(TEXTE FOURNI)
------------------------------------------------

02 Avr BELLE ÎLE EN TÊT

Longée par la majesté tranquille de la Têt, Ille lance son étrave, à la fois île et navire, coiffée de l’élan de ses clochers, nimbée de l’ocre de ses pierres qui lui dessine une sorte d’auréole dorée. Un village fier, ancré dans l’histoire du Riberal, encore enserré dans ses remparts.

De marbre et de rose

Ille a conservé de petites rues en colimaçon, presque une circulade, ocellées de placettes improvisées qui trahissent son plan médiéval. Devant les portes étroites, il n’est pas rare de voir une chaise adossée au mur, déjà prête pour les conversations du soir : pas de doute, un mode de vie rural s’est maintenu à travers les siècles. Çà et là, un balcon, une embrasure, une imposte ou un seuil de logis se parent de rose : le marbre de Villefranche, veiné de mauve et de corail, est omniprésent dans cette vallée heureuse. Pas de voitures, juste les cris des mouettes venues depuis la mer admirer l’église.

------------------------------------------------

(TRAVAIL À FAIRE)
**A.** Expliquez, d'après le texte sur le village d'Ille, quel détail observé devant les portes montre qu'un mode de vie rural s'y est maintenu.
**B.** Indiquez de quel marbre viennent, selon le texte sur le village d'Ille, les touches de rose des balcons, embrasures, impostes et seuils.
**C.** Poursuivez le texte sur le village d'Ille à partir de sa dernière phrase.

(DONNÉES FOURNIES)
------------------------------------------------

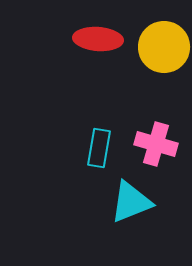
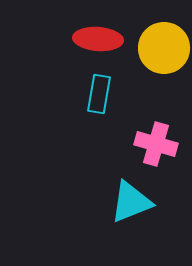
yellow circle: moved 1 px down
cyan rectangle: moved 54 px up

------------------------------------------------

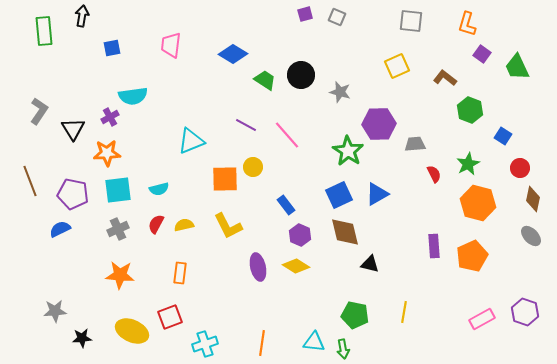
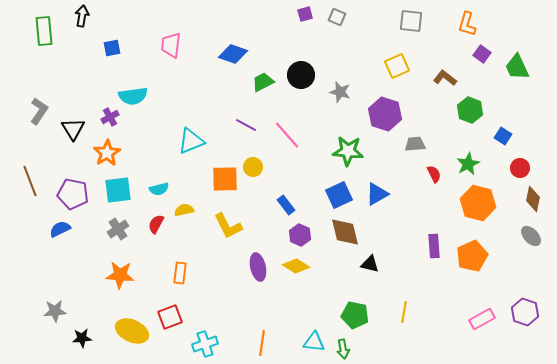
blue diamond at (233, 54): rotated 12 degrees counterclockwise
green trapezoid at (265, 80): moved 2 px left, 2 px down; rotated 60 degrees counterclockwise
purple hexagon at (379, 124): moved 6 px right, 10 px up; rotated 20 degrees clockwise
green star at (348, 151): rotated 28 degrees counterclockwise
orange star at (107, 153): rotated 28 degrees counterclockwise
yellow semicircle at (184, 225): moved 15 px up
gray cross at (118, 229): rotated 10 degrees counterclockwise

------------------------------------------------

(RÉPONSES AUX CONSIGNES)
**A.** Devant les portes étroites, on voit souvent une chaise adossée au mur, déjà prête pour les conversations du soir. Ce signe montre qu'un mode de vie rural s'est maintenu à travers les siècles.

**B.** Il s'agit du marbre de Villefranche.

**C.**
Une église colossale

Une église énorme, presque incongrue dans son treillis de rues. La petite place n’offre pas le recul que mériterait sa grandeur. Cela lui donne quelque chose de terriblement majestueux, d’un peu mystérieux aussi, comme si un énorme vaisseau s’était posé là par hasard en jouant des coudes entre les maisons. Pourtant, la première mention de l’édifice, alors répertorié comme un alleu de Saint Michel de Cuixà, l’abbaye tutélaire de la vallée, date de 982. Sant Esteve (Saint Etienne) du Pedraguet fut d’abord une église romane, avant d’être maintes fois remaniée pour devenir cette église baroque monumentale, marquée par la volonté de la contre-réforme de donner au peuple ses propres palais.

Les chemins du ciel

Ici, on a toujours cherché les chemins hasardeux du ciel, de procession en ex-voto. Quelques rues plus loin, devant un joli jardin, s’élève la Rodona, une autre église romane, récemment rouverte au public. Délaissée en tant qu’église paroissiale après la Révolution, au bénéfice de Sant Esteve, elle fut tour à tour au fil des décennies : étable, entrepôt ou encore hôpital, ce qui lui a valu d‘être démantelée au gré des besoins de pierres. Il ne reste pas grand-chose de sa splendeur, si ce n’est la nef ouverte en berceau brisé et le chœur en cul-de-lampe (lequel lui donne probablement son nom, à moins qu’il ne soit dû à l’abside octogonale).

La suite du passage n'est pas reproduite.